*** GIVEN PASSAGE Section Begins ***

When to worry about negative weights in MVA training for HEP analysis
A discussion at DS@LHC2015 concerned the treatment of negative weights in MVA training. This is relevant for HEP since the advent of MC generators at NLO in QCD, as the matching of Matrix-Element to Parton-Shower generators assigns negative weights to a fraction of the events with non-uniform probability.
MVA experts remarked the technical difficulty of sign-aware training, although preliminary procedures exist for some tools.
When should a HEP analyst worry?
Treating all events as positive is a mismodeling; that does not make MVA outcome "incorrect", but possibly sub-optimal (similarly to using fast detector simulations for training and GEANT for testing, as O(10%)-level mismodelings are usually tolerated in the former). Systematic uncertainties (e.g., QCD scale) may lead to worse mismodeling.

*** GIVEN PASSAGE Section Ends ***
*** DATA UNDER STUDY Section Begins ***

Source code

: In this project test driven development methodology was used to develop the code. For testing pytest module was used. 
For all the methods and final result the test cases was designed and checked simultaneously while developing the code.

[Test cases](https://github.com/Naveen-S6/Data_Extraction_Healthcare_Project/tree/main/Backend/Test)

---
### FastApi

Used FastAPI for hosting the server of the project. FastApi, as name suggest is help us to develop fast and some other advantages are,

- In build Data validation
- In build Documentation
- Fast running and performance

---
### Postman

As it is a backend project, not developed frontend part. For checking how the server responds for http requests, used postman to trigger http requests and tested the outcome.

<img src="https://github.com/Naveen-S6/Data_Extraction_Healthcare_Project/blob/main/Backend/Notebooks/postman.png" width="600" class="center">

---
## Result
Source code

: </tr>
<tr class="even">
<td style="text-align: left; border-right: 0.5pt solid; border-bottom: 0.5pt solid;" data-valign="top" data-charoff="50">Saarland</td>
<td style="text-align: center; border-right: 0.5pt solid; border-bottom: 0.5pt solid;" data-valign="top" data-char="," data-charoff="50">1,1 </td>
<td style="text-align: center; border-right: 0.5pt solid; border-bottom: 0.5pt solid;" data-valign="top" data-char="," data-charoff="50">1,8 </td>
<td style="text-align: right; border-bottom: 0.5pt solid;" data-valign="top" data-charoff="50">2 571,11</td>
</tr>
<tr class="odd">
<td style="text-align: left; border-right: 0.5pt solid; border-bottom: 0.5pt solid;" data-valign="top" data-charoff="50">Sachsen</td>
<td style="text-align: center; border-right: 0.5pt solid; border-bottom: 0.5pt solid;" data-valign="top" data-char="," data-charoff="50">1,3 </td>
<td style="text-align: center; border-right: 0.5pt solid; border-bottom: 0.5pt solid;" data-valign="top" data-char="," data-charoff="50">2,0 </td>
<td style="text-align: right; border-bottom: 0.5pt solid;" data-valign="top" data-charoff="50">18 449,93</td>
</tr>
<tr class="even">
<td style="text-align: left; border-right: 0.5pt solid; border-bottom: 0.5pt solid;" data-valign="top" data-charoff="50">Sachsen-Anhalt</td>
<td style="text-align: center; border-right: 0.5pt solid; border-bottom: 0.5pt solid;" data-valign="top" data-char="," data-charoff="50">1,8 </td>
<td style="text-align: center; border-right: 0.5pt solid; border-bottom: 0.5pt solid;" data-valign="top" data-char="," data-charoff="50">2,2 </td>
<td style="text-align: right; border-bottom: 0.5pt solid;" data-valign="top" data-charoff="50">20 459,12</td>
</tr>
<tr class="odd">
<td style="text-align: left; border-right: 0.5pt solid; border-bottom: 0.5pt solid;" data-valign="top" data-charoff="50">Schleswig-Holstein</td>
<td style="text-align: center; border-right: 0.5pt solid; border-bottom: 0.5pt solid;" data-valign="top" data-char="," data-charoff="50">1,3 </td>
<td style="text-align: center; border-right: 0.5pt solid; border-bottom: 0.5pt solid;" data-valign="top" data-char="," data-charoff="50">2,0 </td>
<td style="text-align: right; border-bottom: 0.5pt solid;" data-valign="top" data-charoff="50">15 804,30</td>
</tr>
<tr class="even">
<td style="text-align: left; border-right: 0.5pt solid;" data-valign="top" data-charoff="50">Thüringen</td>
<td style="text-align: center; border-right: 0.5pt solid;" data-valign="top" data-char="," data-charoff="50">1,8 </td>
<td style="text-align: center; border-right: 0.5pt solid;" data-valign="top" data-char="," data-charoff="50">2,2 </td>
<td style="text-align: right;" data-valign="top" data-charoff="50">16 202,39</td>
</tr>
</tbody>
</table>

*** DATA UNDER STUDY Section Ends ***

- **TO DO**
1. In the passage on negative event weights, at which event did the discussion about treating negative weights in training take place?
2. Reproduce the passage on negative event weights, starting with "When to worry" and going on through "to worse mismodeling.", updating each "MVA" to "multivariate analysis".

- **ANSWERS BY TASK**
1. At DS@LHC2015.

2.
When to worry about negative weights in multivariate analysis training for HEP analysis
A discussion at DS@LHC2015 concerned the treatment of negative weights in multivariate analysis training. This is relevant for HEP since the advent of MC generators at NLO in QCD, as the matching of Matrix-Element to Parton-Shower generators assigns negative weights to a fraction of the events with non-uniform probability.
multivariate analysis experts remarked the technical difficulty of sign-aware training, although preliminary procedures exist for some tools.
When should a HEP analyst worry?
Treating all events as positive is a mismodeling; that does not make multivariate analysis outcome "incorrect", but possibly sub-optimal (similarly to using fast detector simulations for training and GEANT for testing, as O(10%)-level mismodelings are usually tolerated in the former). Systematic uncertainties (e.g., QCD scale) may lead to worse mismodeling.